--- Задания ---
**1)** Процитируйте отрывок из интервью дословно. Начните с места, где стоят слова «- Я думаю, что», и остановитесь после слов «иной раз драматично.».
**2)** Напишите продолжение интервью, начиная сразу после его последней реплики.

--- Фрагмент документа ---

--------------------------------------------------

Сейчас, когда я перечитываю эти сценарии,.. не то что они мне не нравятся, нет, почему же, нравятся,.. но мне уже совершенно не хочется работать над ними, у меня по отношению к ним образовалась какая-то внутренняя преграда: снова взяться за отвергнутый когда-то сценарий я уже совершенно не могу.
Дж.Н.-В.: - Вы однажды сказали, что не любите смех…
- Ну нет, как можно не любить смех! Это я сказала в том смысле, что не люблю в кино ненатуральный, «длинный», натужный хохот. Смех - натуральная, очень распространенная форма человеческого проявления. Просто трудно играть актерски: он становится своей противоположностью.
В.В.: - Как вы пришли к решению снимать остросюжетное кино? Повлияли ли на вас зрители? Или, может быть, это результат нажима кинематографической общественности, которая вас всю жизнь упрекала в бессюжетности, в «герметизме»?
- Я думаю, что и то, и другое, и третье. Человек может только из упрямства утверждать, что, дескать, никто и ничто на него не влияет. Оно и так - и не так. Потому что действует, если хотите, закон отрицания отрицания.
Я, например, считаю себя отшельницей. Мне не очень нужно общение, и если мне чего-то не хватает, то скорее одиночества. По природному складу характера. Но иногда, как, например, сейчас, я чувствую, что дохожу до полного вакуума. А я уже создала для себя такой имидж, что меня стали даже бояться, и я оказалась пленницей, жертвой самой себя, и это, в конце концов, для меня бывает иной раз драматично.
Говорят, что судьба - это характер. Так оно и есть. Ты стремишься к чему-то, а оно - бах тебя по голове, и ты становишься жертвой своего же внутреннего устройства.
- Каждый ваш последующий фильм непредсказуем по отношению к предыдущему. При том, что вы создали свой собственный мир, столь не похожий на мир других режиссеров, и каждая встреча с этим миром становится для истинных любителей кино большим событием. Чем еще вы удивите тех, кто предан вашему искусству?
- У меня таких замыслов не бывает. Я очень конкретна. Я очень коротко живу, коротко мыслю. Думаю только о том, что хотела бы сделать сейчас, буквально сейчас! Загадываю только на короткое время. Живу настоящим желанием, настоящим днем.

--------------------------------------------------

--- Записи набора данных ---

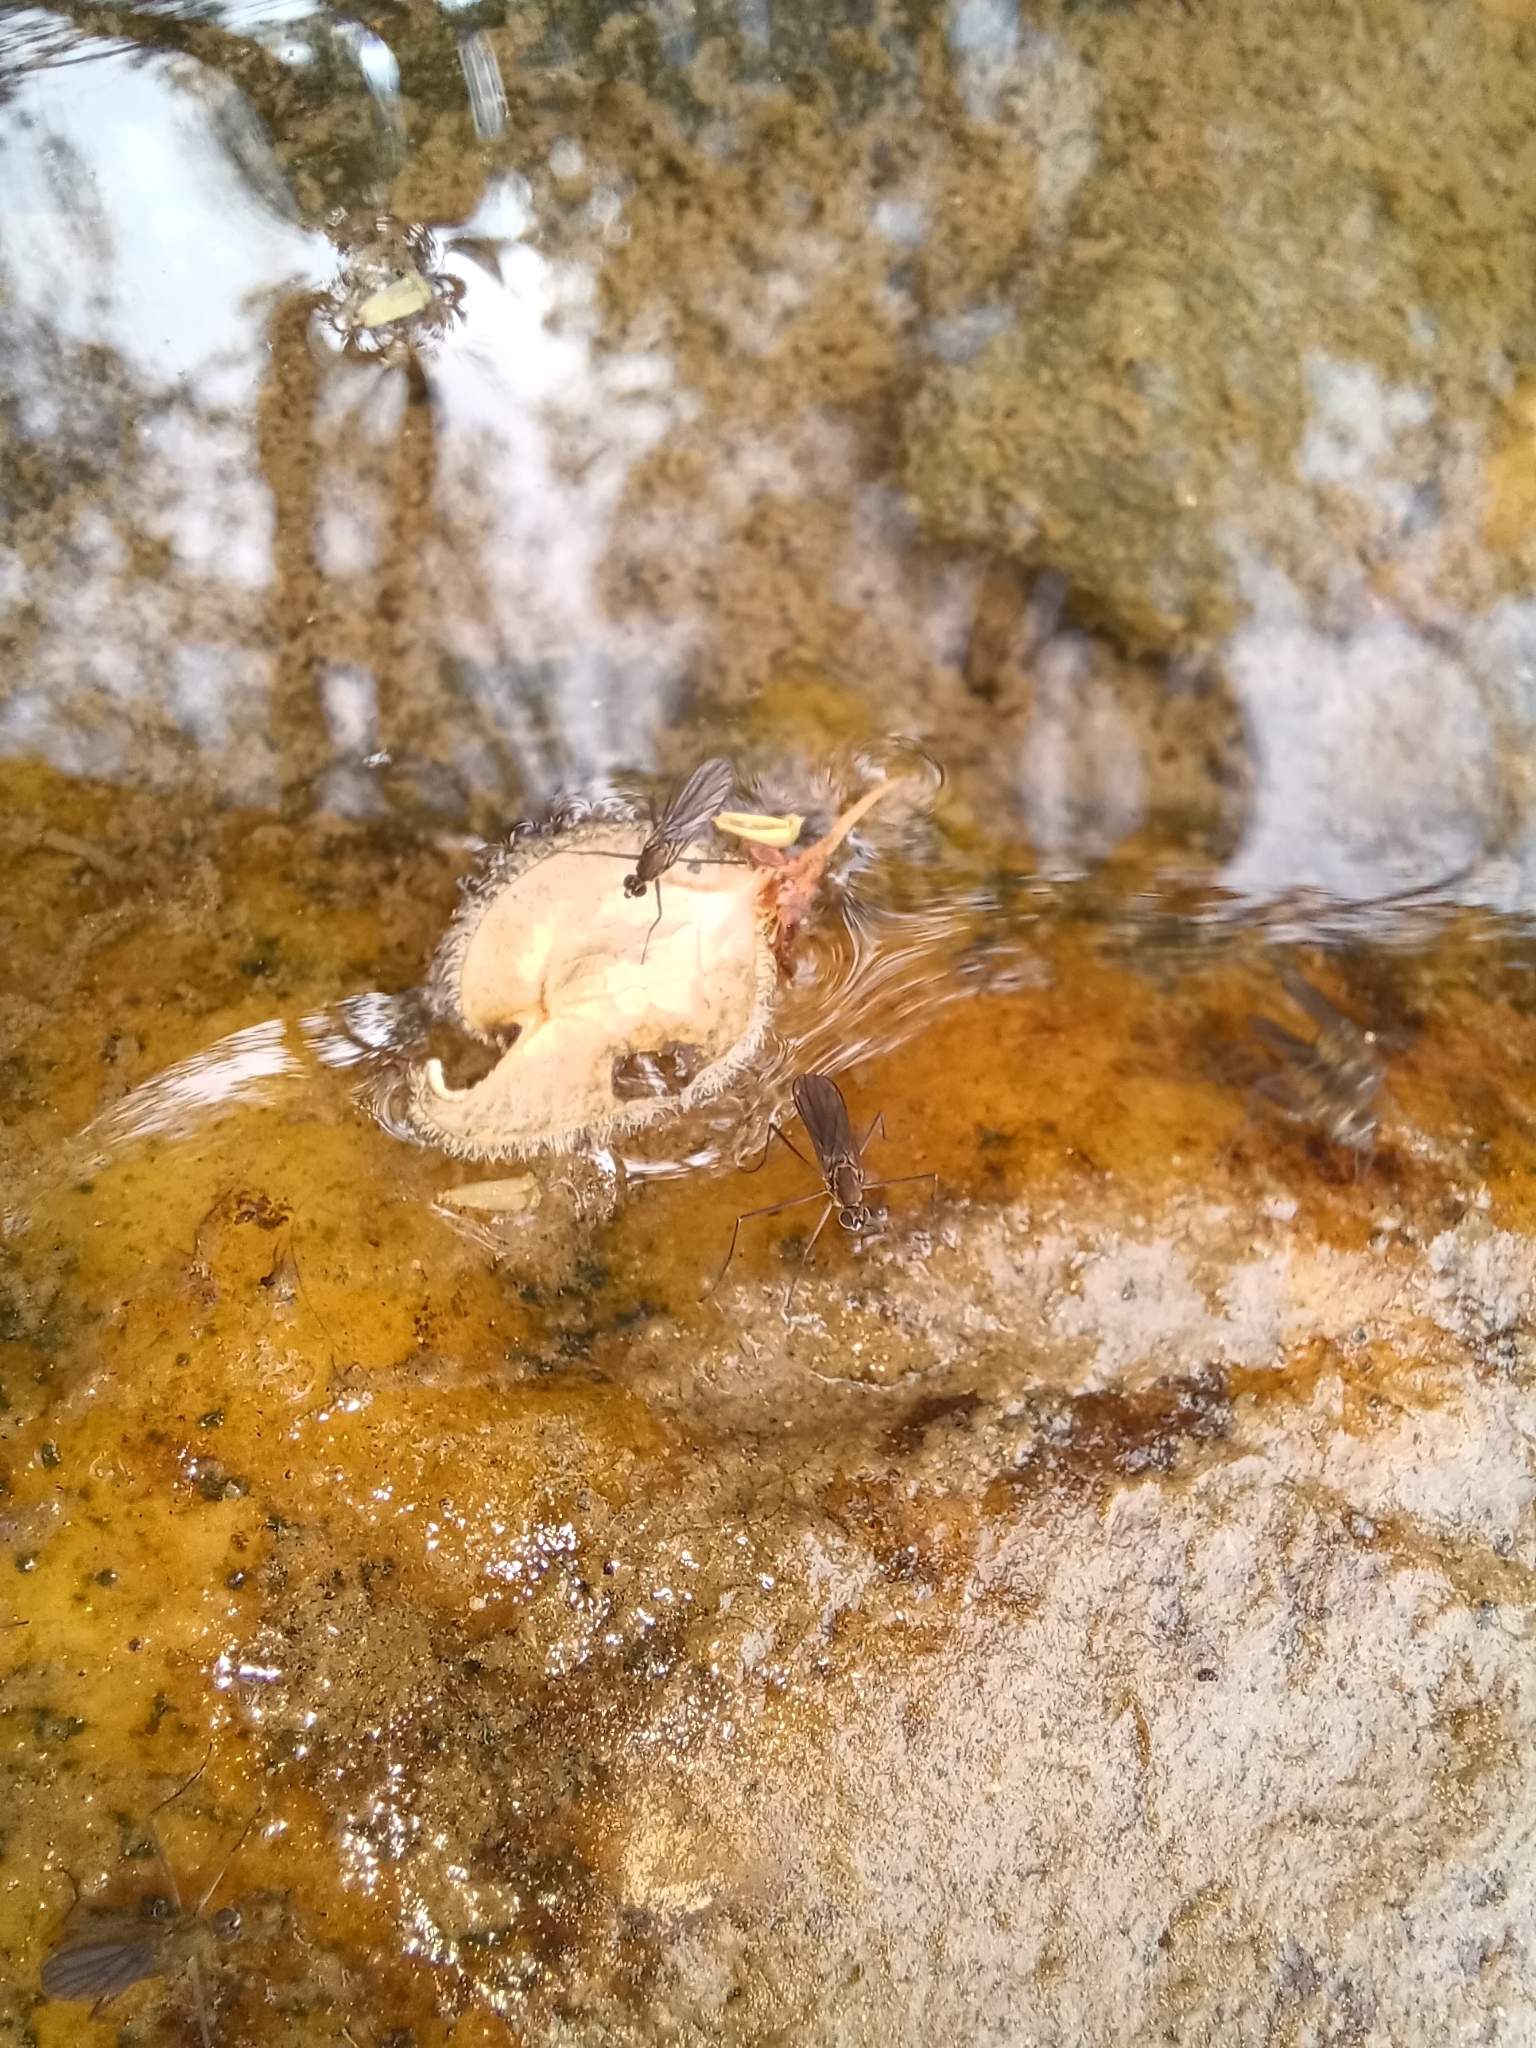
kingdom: Animalia
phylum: Arthropoda
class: Insecta
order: Diptera
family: Empididae
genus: Trichoclinocera
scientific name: Trichoclinocera pectinifemur
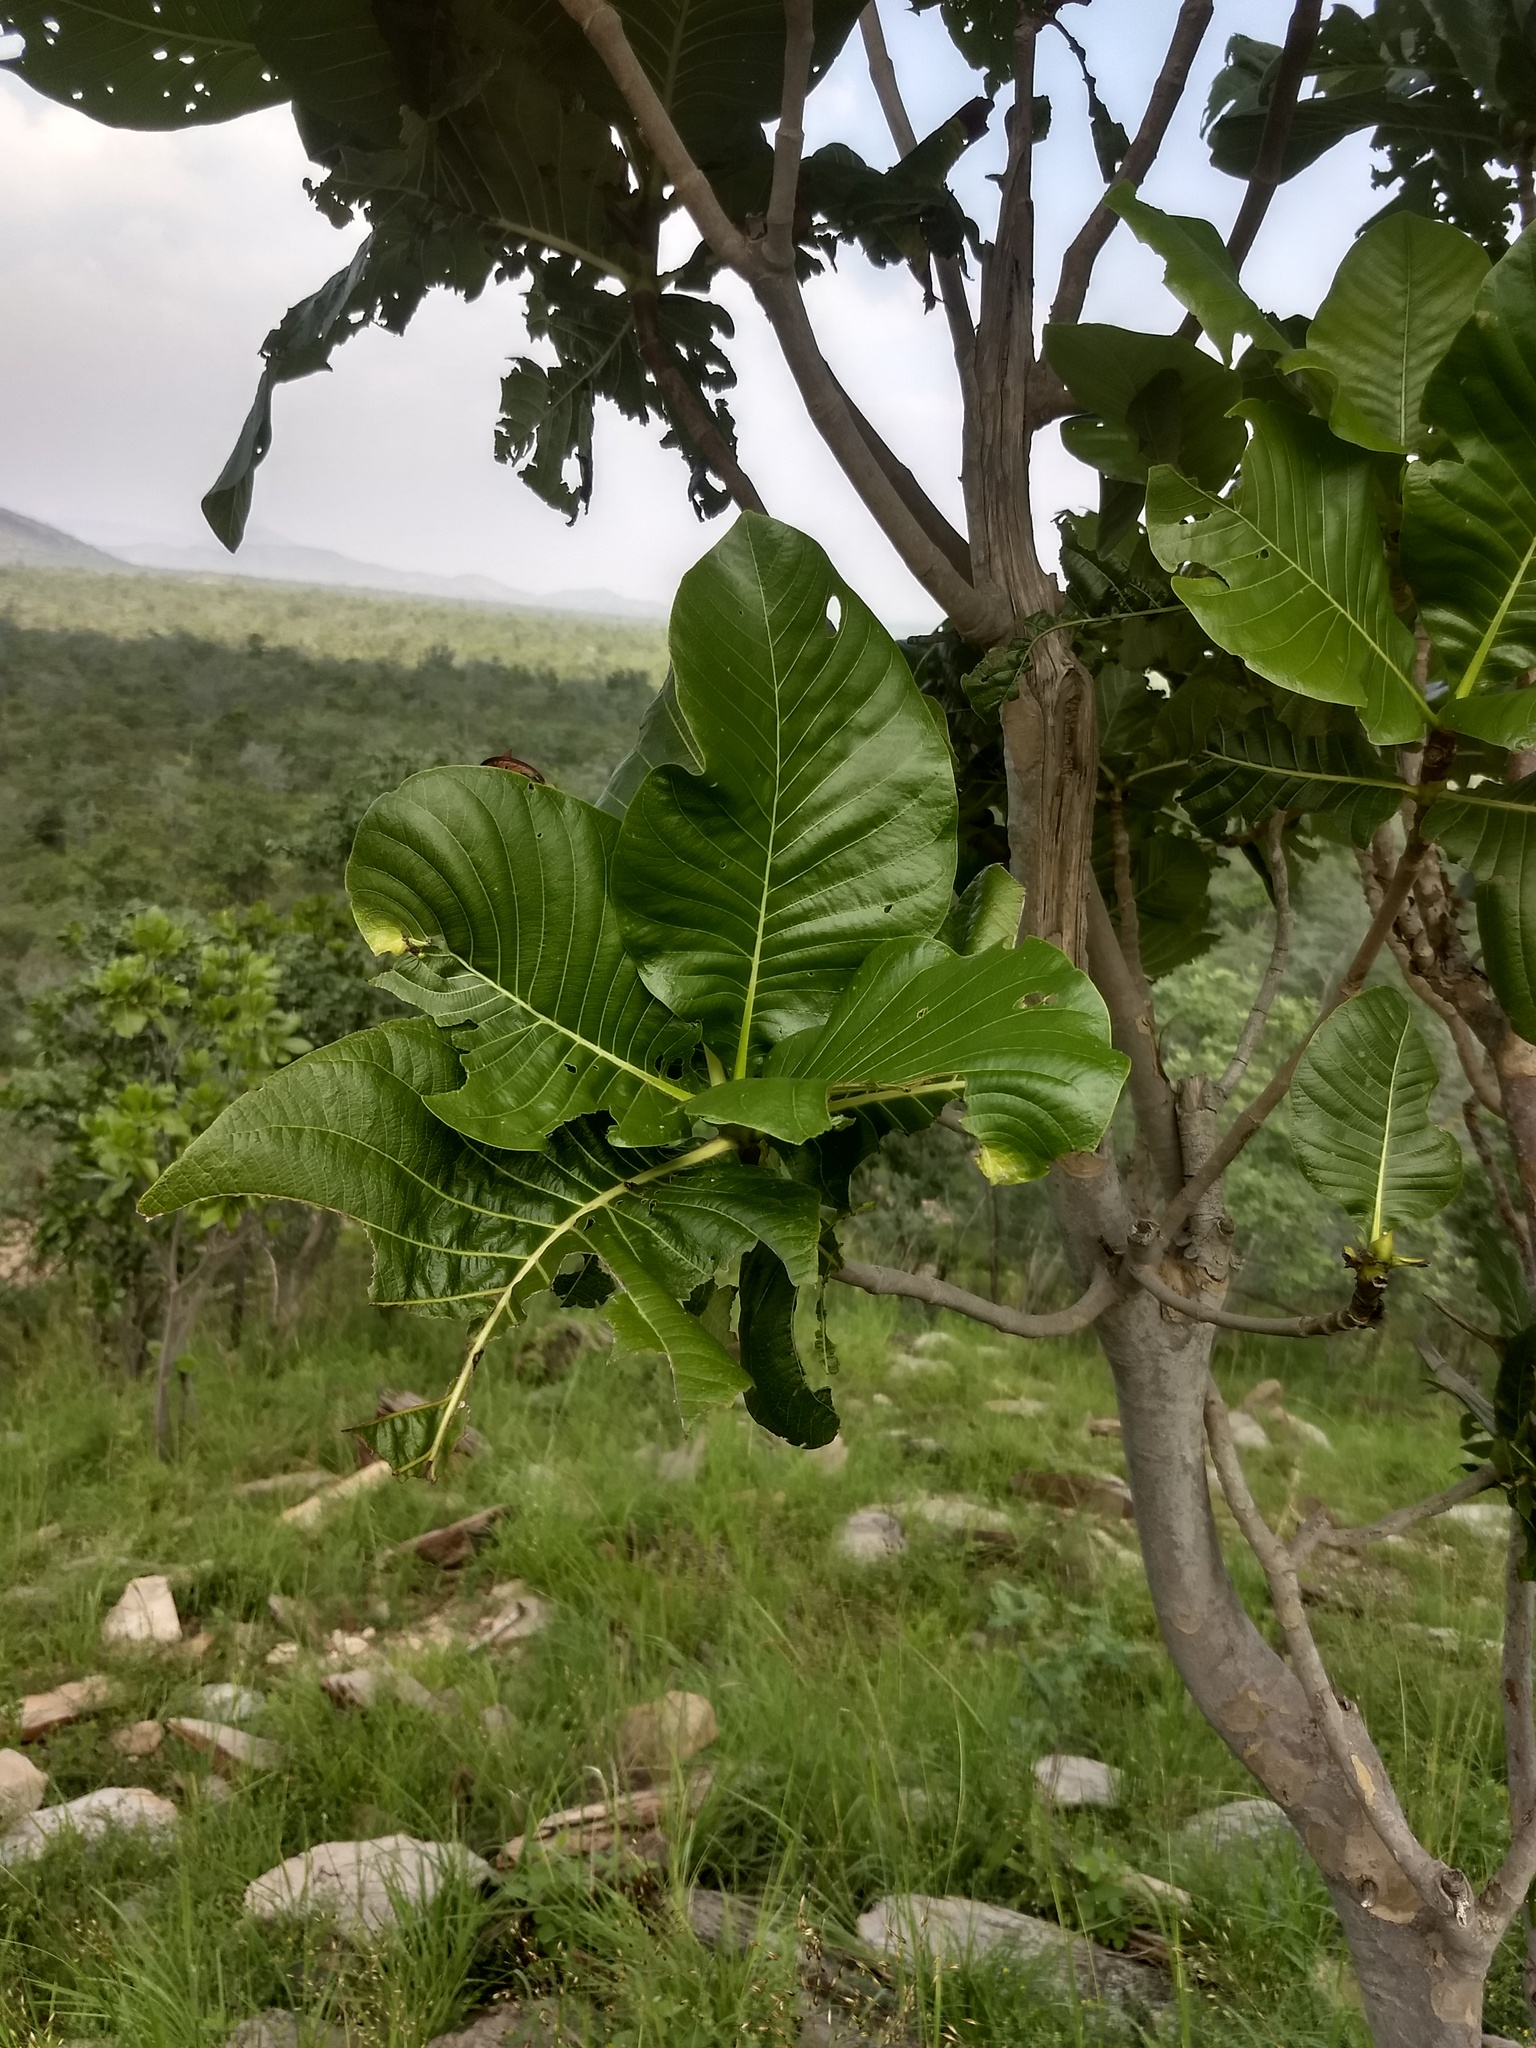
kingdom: Plantae
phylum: Tracheophyta
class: Magnoliopsida
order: Gentianales
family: Rubiaceae
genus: Gardenia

--------------------------------------------------

--- Ответы ---
**1)**
- Я думаю, что и то, и другое, и третье. Человек может только из упрямства утверждать, что, дескать, никто и ничто на него не влияет. Оно и так - и не так. Потому что действует, если хотите, закон отрицания отрицания.
Я, например, считаю себя отшельницей. Мне не очень нужно общение, и если мне чего-то не хватает, то скорее одиночества. По природному складу характера. Но иногда, как, например, сейчас, я чувствую, что дохожу до полного вакуума. А я уже создала для себя такой имидж, что меня стали даже бояться, и я оказалась пленницей, жертвой самой себя, и это, в конце концов, для меня бывает иной раз драматично.

**2)**
Кого-то удивить? Нет, во мне этого нет. Просто есть какое-то «естествоиспытательское» начало, и меня кидает то в одну сторону, то в другую. Хочется создавать разное кино, как путешественника тянет посмотреть новую страну, чтобы потом в нее не возвращаться. То, что ты увидел за короткий срок, то и увидел. А после надо либо там постоянно жить, чтобы глубже страну понять, либо туда больше не возвращаться, потому что это бессмысленно: ничего нового не откроешь, все будет то же самое. А хочется… чего-то другого.
Если бы фильмы делались быстрее, гораздо быстрее, то мои картины были бы другими. Но в процессе работы они «обрастают», «наслаиваются»… Чужой фильм я смотрю один раз - и он меня удовлетворяет. А свой… Я делаю его так долго, что тысячу раз успеваю его обогатить, усилить, улучшить, «наслоить», чтобы он был мне более интересен.
Знаете, мне всегда хотелось сделать тихий, скромный, нормальный фильм, хорошо и просто снятый. Но у меня никогда так не получается. Происходит какое-то внутреннее брожение… и выходит нечто дразнящее и спорное, вызывающее острую реакцию критиков. Возникает вокруг фильма какой-то галдеж, к чему я вовсе не стремилась. Даже не предполагала, что так может получиться в результате.
Если же конкретно о настоящем моменте, то я, как уже говорила, хочу сделать еще пару остросюжетных картин на основе оставшихся от прежней работы новелл. Что из этого получится, пока не знаю.